Wiki code enables the Research Wiki and Publish Wiki. Choices we make about it will guide the Consumerium Software License and likely also the software development process - probably in ways we can't easily change or undo later. With so many alternate wiki implementations out there, it is important to sort through the advantages and disadvantages of each.
This starts by considering the wikitext standard that our present text is in: Currently 3 out of 20 of our registered users are registered MediaWiki developers, which makes our percentage of developers among users 15%, which is likely the highest figure any public MediaWiki installation can boost so that is an good incentive to try to adapt MediaWiki for our use over other wikis. However they might just be here because we are using MediaWiki, so, it is important to make clear that one of the things the R&D Wiki is doing is choosing what technology best fits our hardware requirements later.
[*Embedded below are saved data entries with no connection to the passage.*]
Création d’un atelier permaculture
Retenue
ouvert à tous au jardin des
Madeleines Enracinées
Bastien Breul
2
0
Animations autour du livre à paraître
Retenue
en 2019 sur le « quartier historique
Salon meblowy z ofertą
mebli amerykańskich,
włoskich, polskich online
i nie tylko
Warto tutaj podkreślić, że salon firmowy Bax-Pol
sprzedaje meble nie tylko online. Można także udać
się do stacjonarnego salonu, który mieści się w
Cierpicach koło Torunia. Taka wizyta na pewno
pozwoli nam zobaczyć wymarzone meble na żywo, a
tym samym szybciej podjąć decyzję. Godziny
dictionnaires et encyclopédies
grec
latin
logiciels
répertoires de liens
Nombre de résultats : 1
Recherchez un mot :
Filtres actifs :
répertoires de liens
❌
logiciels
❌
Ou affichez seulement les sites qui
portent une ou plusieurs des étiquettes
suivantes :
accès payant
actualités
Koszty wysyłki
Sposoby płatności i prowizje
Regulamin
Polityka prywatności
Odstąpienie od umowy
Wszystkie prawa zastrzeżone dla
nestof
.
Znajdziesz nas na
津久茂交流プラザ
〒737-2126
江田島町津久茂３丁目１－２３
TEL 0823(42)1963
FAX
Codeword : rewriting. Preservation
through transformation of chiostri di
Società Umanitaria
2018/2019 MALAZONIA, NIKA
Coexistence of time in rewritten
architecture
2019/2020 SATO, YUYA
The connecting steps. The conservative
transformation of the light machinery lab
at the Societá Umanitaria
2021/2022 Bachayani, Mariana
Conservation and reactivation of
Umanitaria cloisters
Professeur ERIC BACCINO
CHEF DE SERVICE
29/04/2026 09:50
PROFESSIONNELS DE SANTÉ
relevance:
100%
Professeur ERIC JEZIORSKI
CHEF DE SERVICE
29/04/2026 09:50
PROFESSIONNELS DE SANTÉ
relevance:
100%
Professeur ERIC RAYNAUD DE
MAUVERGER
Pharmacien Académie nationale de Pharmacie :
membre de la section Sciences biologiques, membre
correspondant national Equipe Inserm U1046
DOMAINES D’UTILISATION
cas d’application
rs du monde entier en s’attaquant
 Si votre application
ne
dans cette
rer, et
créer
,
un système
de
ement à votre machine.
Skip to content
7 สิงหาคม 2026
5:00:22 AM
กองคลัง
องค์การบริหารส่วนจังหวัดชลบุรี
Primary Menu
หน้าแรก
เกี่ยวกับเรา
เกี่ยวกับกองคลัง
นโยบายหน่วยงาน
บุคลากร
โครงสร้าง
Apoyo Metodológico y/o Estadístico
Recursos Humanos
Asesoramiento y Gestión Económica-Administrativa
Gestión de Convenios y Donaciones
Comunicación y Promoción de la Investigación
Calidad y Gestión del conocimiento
Also, a good software development process requires shifting to a new development base when moving from R&D to production code - most studies show that it is very very bad to use the same platform and the same libraries, for instance, as one used in the R&D phase, in real production.
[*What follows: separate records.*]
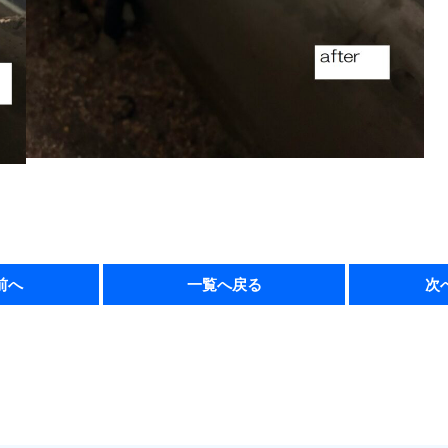
前へ
一覧へ戻る
次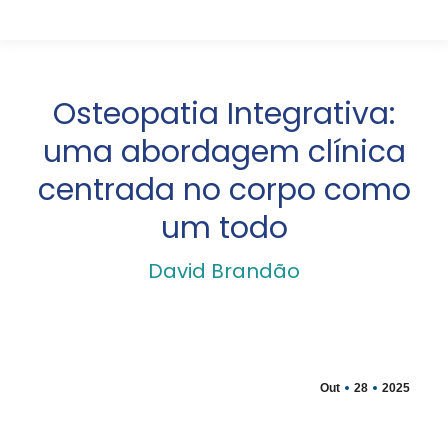
Osteopatia Integrativa:
uma abordagem clínica
centrada no corpo como
um todo
David Brandão
Out
28
2025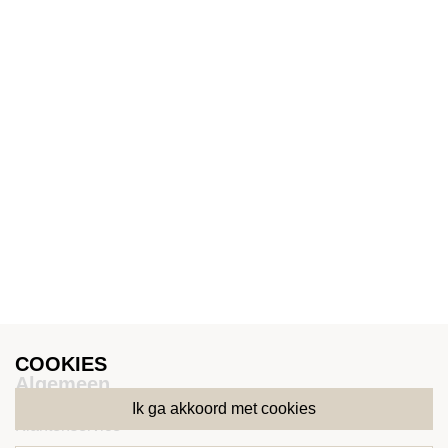
COOKIES
Algemeen
ik ga akkoord met cookies
Klantenservice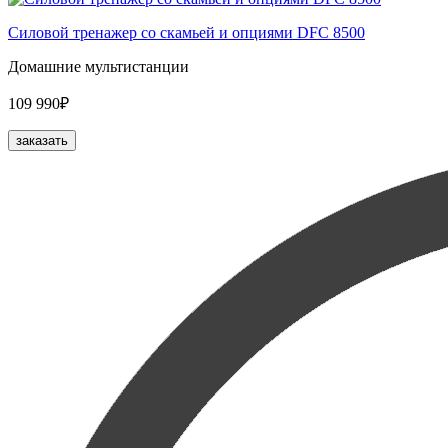
Силовой тренажер со скамьей и опциями DFC 8500
Домашние мультистанции
109 990₽
заказать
So, there is ample reason to believe that we might move off MediaWiki later, or reserve it only for R&D use. There are three leading candidates, and a few dark horses listed afterwards. It seems likely that we'd ask those who want to be Consumerium developers to work on wikitext standards and on soliciting and forwarding end user feedback better, starting with our own MediaWiki modifications requests. Consumerium users should not have to do anything but list these here. Similar pages for TikiWiki modifications and MoinMoin extensions can be created, and which one meets our needs can be more of a competition. In most cases, the features that must be added are different for each package, since they start with different feature sets.
Also APC Action Apps might become important to integrate, since they have broad use among nonprofits. One might for instance be written to support some common barcode readers, in cooperation with Adbusters or another of the essential projects which recognizes barcodes as being as critical as we think they are. Maximum cooperation and out-sourcing should be encouraged.
Dark horses include VeryQuickWiki (a Java wiki very easy to set up and run without problems), UseMod (only advantage is that it dumps XML output, very very very important until there is a real wikitext standard), and Zope (also dumps XML, and is in use at other essential projects like ACT.Greenpeace.org. There is finally Drupal which has many advantages and includes XML output as well.
Also Microsoft wiki will likely be out eventually, and some peer2peer options relying perhaps on XForms later. Microsoft Internet Explorer XML Support is an important constraint on which of these features can be used at all. It may be a wise tradeoff to support only MSIE for certain user roles, if these are always taken on by well-equipped well-supported people who can be far more easily supported by relying on IE's XML, than any other method. By the same argument, if Opera or Netscape does something uniquely well and only two or three people need that capability, requiring those might also make sense for some roles. For ordinary end users the APC Action Apps baseline browser capabilities should probably be adopted as Consumerium's own.